Rattling Jane was looking for her sister.
Vi
June 17, 1978
IRIS WAS PERCHED on the back of the banana seat on Vi’s bike, her arms wrapped tightly around Vi’s waist.
Vi called her bike The Phantom. It was a red Schwinn Sting-Ray, one-speed, with chopper-style handlebars and a long white banana seat.
Eric followed on his Huffy BMX bike that he’d named The Hornet.
Gran didn’t let them ride into town very often, which was okay because there wasn’t much to do there. They didn’t go to the public school. Gran said they were better off learning at home because the school in town was abysmal and “no place for exceptional children” like they were. She’d sent Vi there for one day back in kindergarten, not long after she’d taken them in, and the teacher had yelled at Vi for already being able to read and write and for asking to be allowed to read on her own. Vi didn’t remember any of it, but Gran got outraged all over again each time she told the story. She’d never even tried to send Eric when he was old enough, she just taught him at home the way she’d been teaching Vi. Gran took a hands-off approach, mostly letting them explore their interests and work independently. “You, my lovelies, are clever enough to know what you need to learn and how best to go about learning it,” Gran said. They read a great deal, wrote reports and essays, did experiments, and filled out pages in math workbooks. Each night Gran went over their work, making corrections and suggestions, and helping to plan out the next day’s studies. Gran told Vi that she was reading and writing at a college level already. Vi planned to go to college when she turned eighteen: premed, then medical school, just like her dad and Gran. And Gran had promised her she’d be well ahead of the other students by then.
* * *
THEY WERE ALLOWED to ride to the library whenever they liked, as long as they promised not to do anything else, not to talk to anyone but the librarians. Sometimes they’d sneak over to the general store after the library to buy candy or soda with their allowance.

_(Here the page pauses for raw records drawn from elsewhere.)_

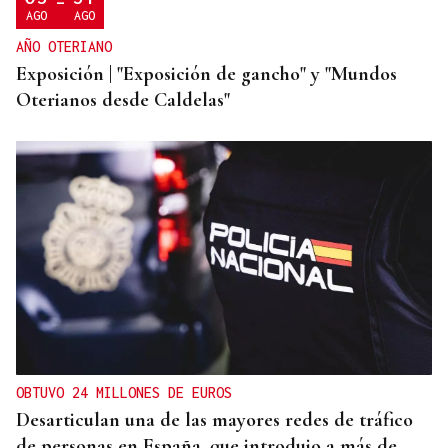
-
AGO
AGO
AÑO OTERIANO
Exposición | "Exposición de gancho" y "Mundos
Oterianos desde Caldelas"
OBTUVO 24 MILLONES DE EUROS
Desarticulan una de las mayores redes de tráfico
de personas en España, que introdujo a más de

Gran took them into town sometimes too, driving down the hill in her old Volvo, to go to Fitzgerald’s Supermarket, Ted’s Hardware, or The End of the Leash pet shop. Sometimes they’d see other kids, and Vi wished she could talk to them, ride bikes with them—wished she could have normal friends like kids on TV did—but Gran forbade it. She said the townie kids weren’t worth the trouble.
Gran took them to Barre or all the way up to Burlington when they needed something that they couldn’t buy in Fayeville. They went to Sears to buy clothes, to Woolworth’s, and even to bookstores, where Vi would buy horror novels and Eric picked out books about animals.
And sometimes, as a special treat, Gran would bring them all the way to the Howard Johnson’s in Barre. It was a forty-minute ride, but when they got there and saw the orange roof with the blue cupola, they’d jump out of the car, practically run to the door. They’d sit at the counter on spinning silver stools with turquoise vinyl tops, and Gran would let them order whatever they wanted. Plates of fried clams, cheeseburgers, french fries, and ice cream. Oh, the ice cream! Twenty-eight flavors to choose from, and Vi wanted to try them all: maple walnut, pineapple, fudge ripple. Eric always got the same thing: chocolate in a cone.
Gran was predictable as a clock: She ordered coffee and a grilled cheese (which Vi didn’t understand—she could make the same exact thing at home!) and maple walnut ice cream in a dish. “I know,” Gran would say when she caught Vi giving her a not again look. “I’m a boring old lady.”
Vi and Eric would shake their heads, laugh, tell her she was anything but boring.
“One day, my lovelies,” Gran promised, “I’m going to surprise you. I’ll order something completely different. A BLT and a banana split. Or maybe I’ll be a real devil and ask them to make me something that’s not even on the menu.”
* * *
AND THEN THERE were the Saturday night drive-ins. Gran had taken them a few times in her old Volvo, but she found horror movies ridiculous. “Completely implausible,” she’d complain as a man turned into a fly or a werewolf, as a vampire showed his fangs and sank them into a beautiful woman’s neck.